Many pages have been written about George Catlin. The grand total falls somewhere close to an acre of  paper timber (I completely made that up so don’t go putting it in your Catlin notes). That hyperbole is, in all actuality, probably a low estimate. Many more megabytes of data have been used on blogs and digital storage of some of his famous Indian paintings. If you ever get a chance you should look more in depth than here about his life, his showmanship, his critics, and his art. One day I hope to have a short post with some of his South America art too, but that is for a later time.

These are not a representative sample of his work, nor are they his best, or most reproduced. They are a few that we have seen in the course I am taking that have stood out to me for various reasons.

He Who Outjumps All 
A lot of grandiose and romantic literature will refer to (some of) the Indians as the people of the horse in some manner as this “and horse and rider moved as one.” Here, Catlin has painted that. It is almost centaur-like in the combination. (Interesting anatomical sidenote: Centaurs would have two sets of ribs.) The headresses, the flowing of the tail and hair, the fringe and the mane are all this surreal symbiotic existence between man and beast. The horse is also dressed up in finery that is far from traditions Indian style. The breast collar, the rump cover, and even the bridle are all of Spanish origin. Here, secondary to the original intent (I say as if I have talked personally with Catlin about it) is evidence of a far reaching trade relationship between the high plains and the American Southwest. Now, you may or may not know how good the Spanish are (were) with horses. Many even fashioned their own versions of Spanish gear. 
The Little Spaniard
Staying with our Spanish theme for one more image is Catlin’s The Little Spaniard or His-oo-san–chees. This spanish child raised into full Indianhood strikes a traditional Greco-Roman pose with all his accessories. The fun behind this one is the name. Take a moment and say pronounce the name outloud, slowly, and then more quickly and see how long it takes you to realize it is Catlin phonetics for Hizo Sanchez. 
Buffalo Bull Grazing

Here Catlin has captured a Buffalo (yes I know it is Bison, there is a Far Side comic for you people) in a general state of agitation, and most definitely not grazing. At some point Catlin had wounded one in a hunt such that it could not charge or cause the artist harm and he circled it on horseback sketching the various moods.

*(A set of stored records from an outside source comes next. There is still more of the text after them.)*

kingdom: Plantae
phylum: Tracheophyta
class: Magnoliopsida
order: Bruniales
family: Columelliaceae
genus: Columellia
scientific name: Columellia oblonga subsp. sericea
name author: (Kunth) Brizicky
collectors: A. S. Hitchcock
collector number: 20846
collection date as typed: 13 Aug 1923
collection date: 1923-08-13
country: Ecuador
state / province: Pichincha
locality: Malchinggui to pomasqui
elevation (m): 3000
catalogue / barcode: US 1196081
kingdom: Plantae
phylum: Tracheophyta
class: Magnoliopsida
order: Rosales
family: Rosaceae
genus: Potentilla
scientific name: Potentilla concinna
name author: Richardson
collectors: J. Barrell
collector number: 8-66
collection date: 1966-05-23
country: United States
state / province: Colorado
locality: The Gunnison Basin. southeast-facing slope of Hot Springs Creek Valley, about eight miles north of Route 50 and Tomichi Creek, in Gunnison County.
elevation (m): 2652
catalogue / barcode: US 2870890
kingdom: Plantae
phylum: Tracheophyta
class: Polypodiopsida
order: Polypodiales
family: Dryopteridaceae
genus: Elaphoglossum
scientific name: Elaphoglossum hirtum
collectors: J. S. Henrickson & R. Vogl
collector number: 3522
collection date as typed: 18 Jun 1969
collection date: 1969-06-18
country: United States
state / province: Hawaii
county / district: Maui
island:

When the model grew tired, or held a pose longer than Catlin required he would throw something at him to agitate him more. He mentioned doing this with his hat. I am sure they later ate the buffalo that was killed as this was before the railroad sport and bio-warfare on the Indians dropped their numbers to critical extinction levels.

The Pipestone Quarry
(don’t you love how someone can copyright an image that was painted almost two centuries ago?)

 I end this with a salute to those who study the smallest bits of the earth. Catlin was fortunate enough to see the quarries from whence the raw material for making the famous Indian pipes were created. The pipestone, alternately pipeclay is, for those keeping geological score, an argillite, that is a metamorphosed mudstone. Here Catlin has caught the scene at the mine, in a rough and almost martian landscape. The previous shards and layers split out around the quarry site with the hughe rock formations off to the right (note the tiny figure for scale, I think he is even pointing at it for you). These particular quarry was the first ever seen but white eyes and was in what is present day Minnesota. Other veins exist in Utah and a few other places, but this specific earthly concoction now bears the name Catlinite in the artist’s honor. Once again art and science come together reminding is why we have Colleges of Arts AND Sciences not Colleges of Arts OR Sciences.

Now go spend some time on Google Images looking at all of Catlin’s works.